Once the pictures are set aside, copy everything else in the records exactly.

Records for this task:
-*-*-
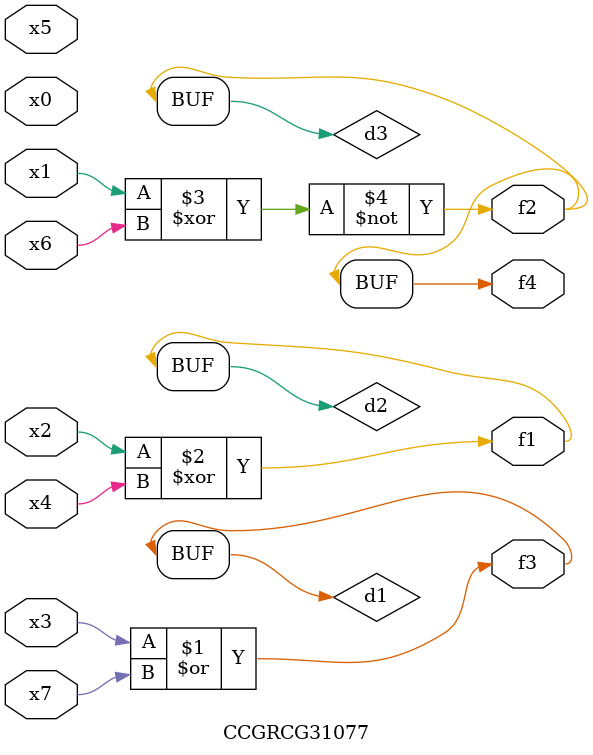
<source format=v>
module CCGRCG31077(
	input x0, x1, x2, x3, x4, x5, x6, x7,
	output f1, f2, f3, f4
);

	wire d1, d2, d3;

	or (d1, x3, x7);
	xor (d2, x2, x4);
	xnor (d3, x1, x6);
	assign f1 = d2;
	assign f2 = d3;
	assign f3 = d1;
	assign f4 = d3;
endmodule

</source>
-*-*-
Completed exercise:
<source format=v>
module CCGRCG31077(
	input x0, x1, x2, x3, x4, x5, x6, x7,
	output f1, f2, f3, f4
);

	wire d1, d2, d3;

	or (d1, x3, x7);
	xor (d2, x2, x4);
	xnor (d3, x1, x6);
	assign f1 = d2;
	assign f2 = d3;
	assign f3 = d1;
	assign f4 = d3;
endmodule

</source>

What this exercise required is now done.